**TASK GOAL**
Where "vode" occurs in a line of the entries below, copy that line.

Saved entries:

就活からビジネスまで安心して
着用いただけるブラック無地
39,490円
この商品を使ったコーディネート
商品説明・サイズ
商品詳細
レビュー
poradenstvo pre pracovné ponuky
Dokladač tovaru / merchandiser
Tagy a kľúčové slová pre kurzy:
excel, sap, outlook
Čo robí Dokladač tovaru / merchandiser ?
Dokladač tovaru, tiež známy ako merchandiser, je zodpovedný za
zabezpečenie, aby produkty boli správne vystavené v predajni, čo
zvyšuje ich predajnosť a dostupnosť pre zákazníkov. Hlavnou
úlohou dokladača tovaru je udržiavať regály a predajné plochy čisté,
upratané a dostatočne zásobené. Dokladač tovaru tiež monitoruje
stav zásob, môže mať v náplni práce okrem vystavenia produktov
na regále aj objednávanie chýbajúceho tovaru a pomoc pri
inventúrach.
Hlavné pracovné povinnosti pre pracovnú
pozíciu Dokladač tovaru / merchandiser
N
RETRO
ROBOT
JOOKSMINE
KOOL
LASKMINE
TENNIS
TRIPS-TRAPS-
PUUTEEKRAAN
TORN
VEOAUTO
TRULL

==

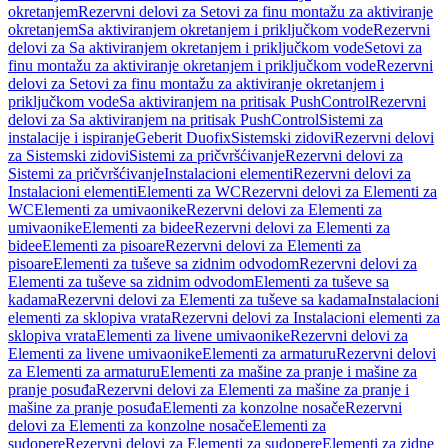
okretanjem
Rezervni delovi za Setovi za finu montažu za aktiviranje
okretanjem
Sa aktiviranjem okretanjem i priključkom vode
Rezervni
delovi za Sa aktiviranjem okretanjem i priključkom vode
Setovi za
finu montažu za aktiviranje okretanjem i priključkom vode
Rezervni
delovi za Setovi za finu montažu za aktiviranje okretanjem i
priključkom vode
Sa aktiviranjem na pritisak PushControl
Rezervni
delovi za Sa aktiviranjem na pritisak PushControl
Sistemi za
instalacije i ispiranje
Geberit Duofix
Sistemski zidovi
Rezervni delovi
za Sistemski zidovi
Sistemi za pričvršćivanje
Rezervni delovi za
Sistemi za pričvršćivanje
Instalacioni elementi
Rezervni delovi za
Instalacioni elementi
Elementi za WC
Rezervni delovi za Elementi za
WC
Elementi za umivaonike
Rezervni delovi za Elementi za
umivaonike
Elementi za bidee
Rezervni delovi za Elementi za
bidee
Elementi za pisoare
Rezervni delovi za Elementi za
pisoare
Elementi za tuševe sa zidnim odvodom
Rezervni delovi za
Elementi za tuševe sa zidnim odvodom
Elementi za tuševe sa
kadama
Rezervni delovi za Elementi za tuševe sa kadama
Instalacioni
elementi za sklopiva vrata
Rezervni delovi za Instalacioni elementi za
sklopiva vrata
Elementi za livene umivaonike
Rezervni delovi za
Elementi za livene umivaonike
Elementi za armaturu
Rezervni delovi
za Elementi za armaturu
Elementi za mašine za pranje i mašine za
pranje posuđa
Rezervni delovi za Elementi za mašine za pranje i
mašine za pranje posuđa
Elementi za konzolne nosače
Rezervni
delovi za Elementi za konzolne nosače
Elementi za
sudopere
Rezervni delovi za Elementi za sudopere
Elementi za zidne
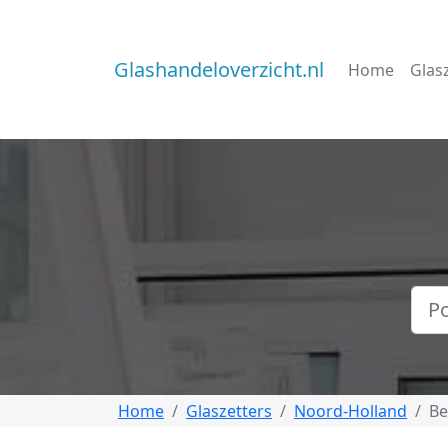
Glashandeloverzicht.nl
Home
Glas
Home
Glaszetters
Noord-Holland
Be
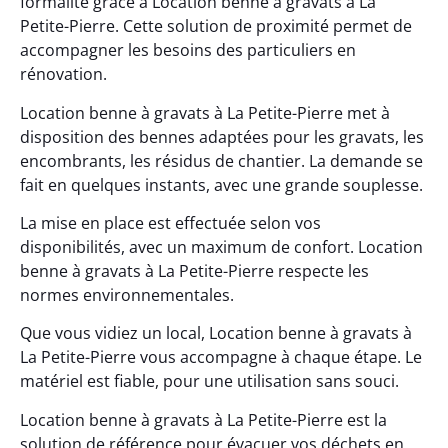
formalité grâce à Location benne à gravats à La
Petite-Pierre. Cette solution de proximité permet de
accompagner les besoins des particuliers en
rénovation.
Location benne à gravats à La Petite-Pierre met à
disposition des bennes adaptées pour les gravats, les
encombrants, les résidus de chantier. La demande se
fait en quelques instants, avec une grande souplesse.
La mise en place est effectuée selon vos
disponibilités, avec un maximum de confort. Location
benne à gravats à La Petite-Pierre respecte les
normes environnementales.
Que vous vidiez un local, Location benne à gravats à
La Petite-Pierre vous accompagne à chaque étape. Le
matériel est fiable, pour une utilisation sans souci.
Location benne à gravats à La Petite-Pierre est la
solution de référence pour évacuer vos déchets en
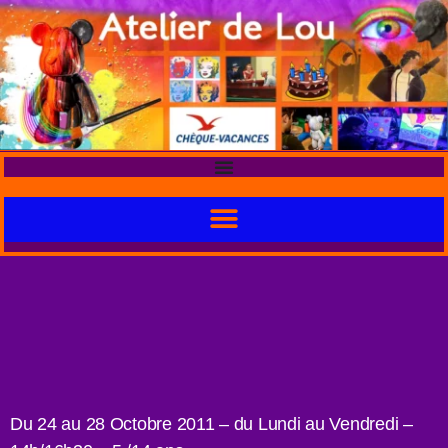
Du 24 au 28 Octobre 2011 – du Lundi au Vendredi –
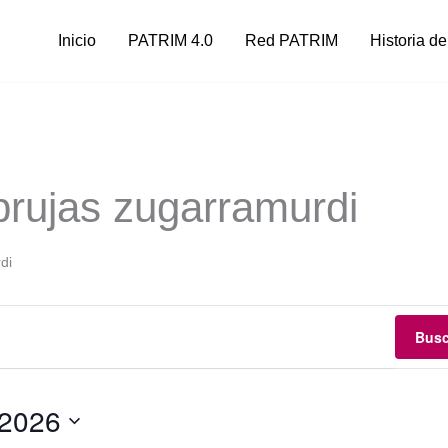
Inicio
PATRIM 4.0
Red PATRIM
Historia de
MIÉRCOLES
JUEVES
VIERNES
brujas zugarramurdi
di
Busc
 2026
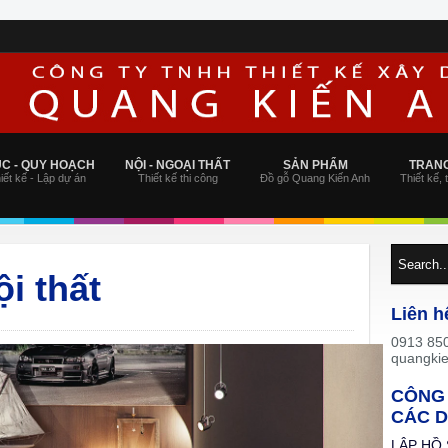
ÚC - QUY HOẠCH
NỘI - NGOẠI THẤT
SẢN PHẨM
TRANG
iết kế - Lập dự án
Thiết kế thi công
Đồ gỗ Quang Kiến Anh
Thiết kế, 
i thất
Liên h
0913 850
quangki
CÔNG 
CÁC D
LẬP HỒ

**WRITTEN SOLUTION**
Sa aktiviranjem okretanjem i priključkom vode
delovi za Sa aktiviranjem okretanjem i priključkom vode
finu montažu za aktiviranje okretanjem i priključkom vode
priključkom vode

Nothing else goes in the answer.